The Future Of Publishing

This is something that concerns me directly as an author. The digital revolution has taken over in how my own books are doing. Print versions don't seem to sell very well, however my Kindle editions sell very well. Quite often they are on the best seller lists. I would  have to agree with this Huffington Post article that someone made me aware of.

http://www.huffingtonpost.com/john-b-thompson/future-of-books_b_1501182.html?ref=books

     There will be many less physical book stores in the future and there are none within a couple of miles from where I live at. The experience I used to enjoy of walking through the aisles at the nearby bookstore I'm afraid are pretty much gone. I so used to love going through the store and holding various volumes in my hands, flipping pages and doing a bit of reading before making my selection. You can get a little of the same experience at your local Walmart or Kmart but at the same time it isn't the same. They carry on average maybe 100 books, the bookstore of the old days used to carry several thousand books. There was also an ambiance that is completely missing at your local Walmart or Kmart. That is what I miss more than anything I think.

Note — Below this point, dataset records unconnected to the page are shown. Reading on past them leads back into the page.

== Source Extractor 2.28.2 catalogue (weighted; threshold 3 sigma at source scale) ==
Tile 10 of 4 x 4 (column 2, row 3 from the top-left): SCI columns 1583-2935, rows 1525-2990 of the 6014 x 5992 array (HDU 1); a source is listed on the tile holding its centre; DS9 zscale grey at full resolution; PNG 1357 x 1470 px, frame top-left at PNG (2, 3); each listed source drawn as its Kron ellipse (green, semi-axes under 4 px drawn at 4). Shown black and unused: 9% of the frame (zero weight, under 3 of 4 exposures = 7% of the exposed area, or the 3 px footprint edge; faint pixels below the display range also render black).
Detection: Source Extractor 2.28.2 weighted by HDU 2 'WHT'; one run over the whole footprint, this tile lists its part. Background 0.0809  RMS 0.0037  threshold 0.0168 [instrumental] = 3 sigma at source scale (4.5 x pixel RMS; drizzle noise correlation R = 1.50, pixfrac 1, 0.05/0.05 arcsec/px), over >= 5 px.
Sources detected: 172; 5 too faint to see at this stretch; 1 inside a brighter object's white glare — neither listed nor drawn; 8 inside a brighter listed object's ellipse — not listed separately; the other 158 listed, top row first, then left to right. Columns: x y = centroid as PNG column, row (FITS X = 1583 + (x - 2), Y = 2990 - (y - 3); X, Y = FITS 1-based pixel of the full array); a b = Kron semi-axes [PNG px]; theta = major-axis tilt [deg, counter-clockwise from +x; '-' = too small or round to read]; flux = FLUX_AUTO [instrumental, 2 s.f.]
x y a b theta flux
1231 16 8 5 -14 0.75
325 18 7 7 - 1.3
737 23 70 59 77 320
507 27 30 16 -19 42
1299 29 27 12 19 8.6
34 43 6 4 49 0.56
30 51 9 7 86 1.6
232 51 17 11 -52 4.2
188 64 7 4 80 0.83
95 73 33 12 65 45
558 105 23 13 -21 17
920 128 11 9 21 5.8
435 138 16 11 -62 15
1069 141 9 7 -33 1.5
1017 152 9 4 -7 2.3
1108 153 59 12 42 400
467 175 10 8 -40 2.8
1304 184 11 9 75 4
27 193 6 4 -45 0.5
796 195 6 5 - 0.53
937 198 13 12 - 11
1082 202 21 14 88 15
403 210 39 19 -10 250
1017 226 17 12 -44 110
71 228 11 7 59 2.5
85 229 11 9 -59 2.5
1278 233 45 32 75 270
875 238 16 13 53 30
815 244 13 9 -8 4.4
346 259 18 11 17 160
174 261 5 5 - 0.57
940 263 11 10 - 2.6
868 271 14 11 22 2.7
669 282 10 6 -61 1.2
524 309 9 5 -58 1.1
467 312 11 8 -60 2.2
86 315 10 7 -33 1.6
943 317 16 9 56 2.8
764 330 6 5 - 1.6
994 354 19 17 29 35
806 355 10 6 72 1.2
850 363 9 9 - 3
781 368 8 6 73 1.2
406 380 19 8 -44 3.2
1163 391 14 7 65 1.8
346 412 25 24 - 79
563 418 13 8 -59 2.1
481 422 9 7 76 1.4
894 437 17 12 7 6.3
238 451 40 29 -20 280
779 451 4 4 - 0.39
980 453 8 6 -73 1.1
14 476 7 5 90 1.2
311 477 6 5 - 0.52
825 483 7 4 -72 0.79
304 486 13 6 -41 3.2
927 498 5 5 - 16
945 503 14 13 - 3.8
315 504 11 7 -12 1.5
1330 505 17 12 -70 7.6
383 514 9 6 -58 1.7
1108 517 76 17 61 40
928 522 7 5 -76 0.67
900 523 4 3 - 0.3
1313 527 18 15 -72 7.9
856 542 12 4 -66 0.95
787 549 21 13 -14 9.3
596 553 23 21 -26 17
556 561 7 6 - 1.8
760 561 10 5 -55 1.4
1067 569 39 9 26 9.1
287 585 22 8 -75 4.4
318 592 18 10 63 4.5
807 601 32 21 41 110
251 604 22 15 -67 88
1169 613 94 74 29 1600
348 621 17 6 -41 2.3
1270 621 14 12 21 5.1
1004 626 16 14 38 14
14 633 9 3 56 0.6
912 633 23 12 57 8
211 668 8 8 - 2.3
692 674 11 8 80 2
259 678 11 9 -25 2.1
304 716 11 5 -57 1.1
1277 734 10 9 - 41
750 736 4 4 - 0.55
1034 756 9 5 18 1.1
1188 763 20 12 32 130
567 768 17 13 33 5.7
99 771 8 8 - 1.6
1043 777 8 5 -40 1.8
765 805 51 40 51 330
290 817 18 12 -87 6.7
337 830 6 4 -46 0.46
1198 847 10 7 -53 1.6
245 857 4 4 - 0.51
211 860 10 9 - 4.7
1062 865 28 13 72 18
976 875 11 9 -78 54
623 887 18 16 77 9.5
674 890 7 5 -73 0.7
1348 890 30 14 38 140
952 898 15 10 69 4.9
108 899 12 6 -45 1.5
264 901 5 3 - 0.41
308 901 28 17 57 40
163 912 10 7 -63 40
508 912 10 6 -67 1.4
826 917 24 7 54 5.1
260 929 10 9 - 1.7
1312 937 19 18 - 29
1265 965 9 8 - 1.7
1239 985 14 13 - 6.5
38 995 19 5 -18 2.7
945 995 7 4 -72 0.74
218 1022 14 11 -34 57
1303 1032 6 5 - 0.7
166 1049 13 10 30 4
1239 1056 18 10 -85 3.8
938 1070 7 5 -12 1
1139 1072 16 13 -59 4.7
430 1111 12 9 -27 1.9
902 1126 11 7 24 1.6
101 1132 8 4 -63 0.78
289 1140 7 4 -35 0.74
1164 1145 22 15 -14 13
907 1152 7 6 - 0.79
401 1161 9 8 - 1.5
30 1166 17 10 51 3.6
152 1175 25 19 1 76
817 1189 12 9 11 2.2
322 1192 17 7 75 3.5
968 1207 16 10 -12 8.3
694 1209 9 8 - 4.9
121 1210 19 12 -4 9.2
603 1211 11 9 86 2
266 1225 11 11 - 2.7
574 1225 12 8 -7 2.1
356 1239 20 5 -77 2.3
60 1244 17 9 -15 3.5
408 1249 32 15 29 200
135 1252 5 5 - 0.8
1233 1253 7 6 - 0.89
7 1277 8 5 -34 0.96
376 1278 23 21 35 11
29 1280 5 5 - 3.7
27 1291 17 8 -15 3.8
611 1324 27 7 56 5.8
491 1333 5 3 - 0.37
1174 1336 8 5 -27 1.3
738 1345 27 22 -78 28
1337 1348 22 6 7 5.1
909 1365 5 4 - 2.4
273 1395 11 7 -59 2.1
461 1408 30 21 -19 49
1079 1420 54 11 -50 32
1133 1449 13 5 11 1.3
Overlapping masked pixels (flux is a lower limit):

     What probably did more than anything to create the dearth of local bookstores is the ease with getting your books just about anywhere you can be at. From what a fellow told me once was floating down the Nile river and they downloaded a book that they started to read. While I live in a city with little unsecured Wi-Fi it's still pretty easy to connect my Kindle up to the computer and download books just about whenever I want. When I seen how easy it was to do I knew where the print publishing industry was headed in the future. I even have an app on my Blackberry that I do most of rough drafts on for reading Kindle editions.

     Some of the best sellers have 80% pulp rates for their print editions from what I understand. That means that they are not being read, they are getting turned into new books. That's incredible! In fact, some small publishers won't do print editions from what I understand. Oh, print won't go away completely I'm sure. It will become an even smaller portion of the book market though in the future.

   

1 comment:

  1. Print won't go away, but mass-market 'pulp' books aren't sensible, or profitable, either, today. There will be bookstores, but they'll carry coffee table books, collector's editions and have a POD machine in the back room for those books you love that you also want to add to the library you'll will to a grandkid. That's been known since the EPA said no more extensions on pulp mill cleanup and the forest service said no automatic clearcutting permit renewals. That was at the beginning of the 80's.

    The corp publishers had slow change to very profitable e-pub, which they did intend and do price 'equal' to print books, when they purchased the financially strapped trad publishers, at that time.